Yue Zhang, premier auteur de la recherche, l'a expliqué sans détour au magazine Science: Mâcher du bétel vous laisse une couleur brunâtre, rien de comparable à ce noir profond et brillant. Il fallait donc qu'il y en ait davantage. Pour le savoir, l’équipe a analysé trois crânes de Dong Xa, dans le nord du Vietnam, datant d’il y a entre 1 800 et 2 200 ans. Et voici le plus intéressant : ils ont utilisé une technique d'imagerie chimique qui a révélé des traces de fer et de soufre emprisonnés dans l'émail. Une dent en particulier présentait des concentrations très élevées d’oxyde de fer, signe indubitable que quelqu’un avait étalé à plusieurs reprises une pâte sur cette surface.

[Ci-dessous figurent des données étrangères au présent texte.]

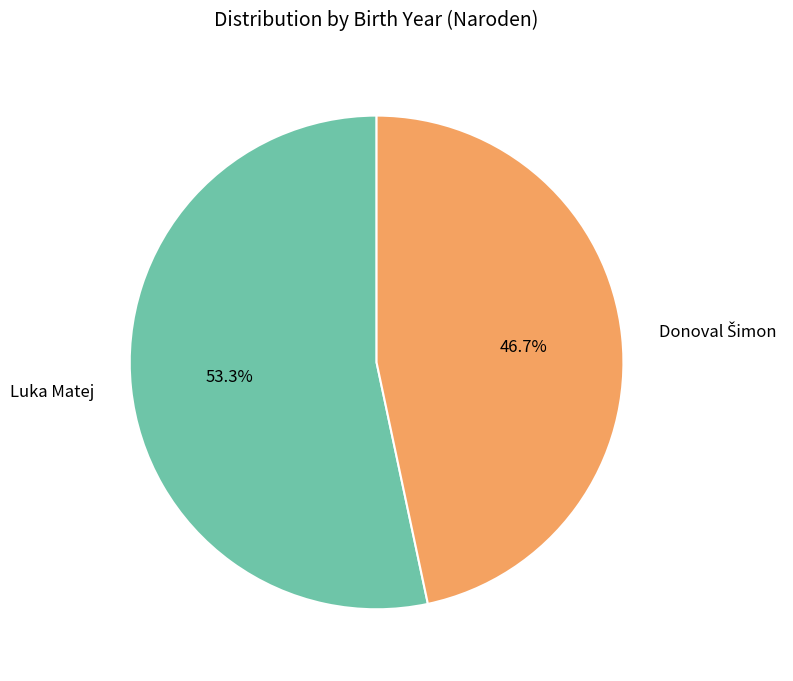

True or false: Luka Matej accounts for 63% of the total.

False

Ce n’était pas un sol riche en minéraux, ce n’était pas le résultat aléatoire d’une mastication. Il s’agissait essentiellement d’un traitement cosmétique, appliqué encore et encore au fil des semaines. En pratique, une sorte de vernis à ongles ante litteram, mais pour les dents.
La chimie cachée derrière le noir brillant


Reconstruire la recette exacte de ces pâtes n’a pas été facile, mais les chercheurs ont réussi. Les anciens extraits de plantes vietnamiennes chauffées sont riches en tanins – comme les noix de galle ou les écorces de grenade – ainsi que des sels de fer. La réaction chimique entre le fer et les tanins générait des pigments noirs intenses, qui se répandaient ensuite sur les dents comme un vernis. Le processus demandait de la patience : l'application devait être répétée sur plusieurs semaines, permettant à la pâte de prendre sur l'émail. Enfin, comme touche finale, le goudron de coco a donné cet éclat qui rendait le sourire non seulement noir, mais brillant.

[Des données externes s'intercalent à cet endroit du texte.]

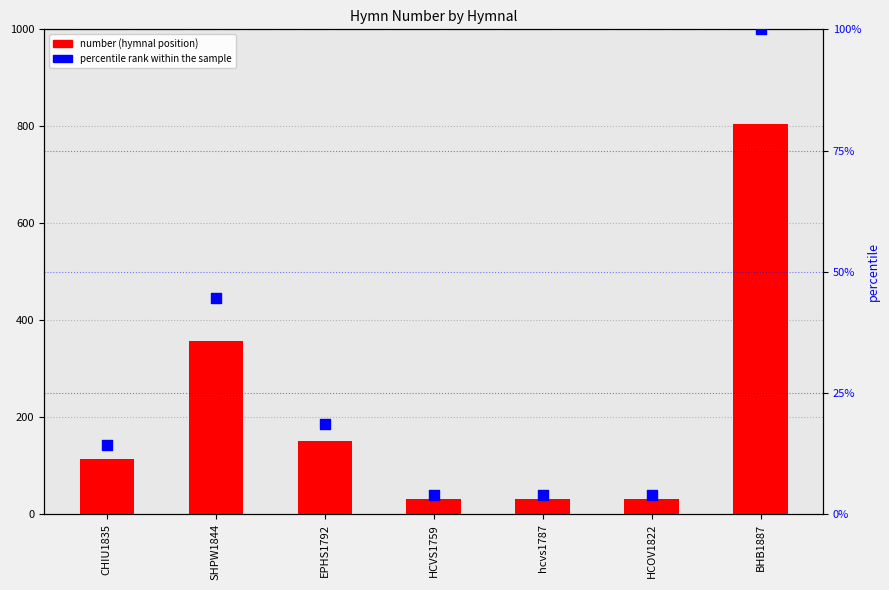

What is the total value across all series at CHIU1835?

128.2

Bref, une véritable routine beauté, élaborée et sophistiquée. Zhang a également spéculé sur la manière dont ils pourraient obtenir les ingrédients : « L'âge du fer est la période où les gens avaient le plus accès au fer, sous forme de mines, d'outils ou d'armes. Le soufre, quant à lui, est présent partout dans la nature. Ils ont probablement écrasé les légumes et les ont placés sur une lame de fer, en attendant que la réaction chimique se produise. »
Pourquoi les dents noires étaient-elles si répandues
Cette découverte ne concerne pas seulement le Vietnam. D'autres cultures, en Afrique, en Océanie et en Asie, ont adopté des pratiques similaires, mais avec des techniques différentes. Les raisons ? Ils variaient beaucoup. Dans certains cas, se teindre les dents servait à se distinguer des animaux, étant donné que les humains étaient les seuls à pouvoir se permettre un changement esthétique aussi frappant. Dans d’autres, c’était un véritable symbole de beauté, de statut social ou d’appartenance à un groupe.
Au Vietnam, cependant, la pratique a acquis une complexité particulière, jusqu’à devenir presque une forme d’art. Il ne s'agissait pas seulement d'assombrir les dents : il fallait obtenir ce noir intense, uniforme et brillant. Un défi technique qui a nécessité des connaissances chimiques empiriques, de la patience et l’accès à des matériaux spécifiques. Et tout cela, rappelons-le, sans aucune notion de chimie moderne. Ils savaient ce qui fonctionnait parce qu’ils avaient expérimenté, génération après génération.
Aujourd’hui encore, dans certaines régions reculées de l’Asie du Sud-Est, certains continuent de pratiquer cette coutume. Elle n’est plus aussi répandue qu’autrefois, mais elle reste comme une trace d’un passé que l’on n’a pas encore fini de comprendre.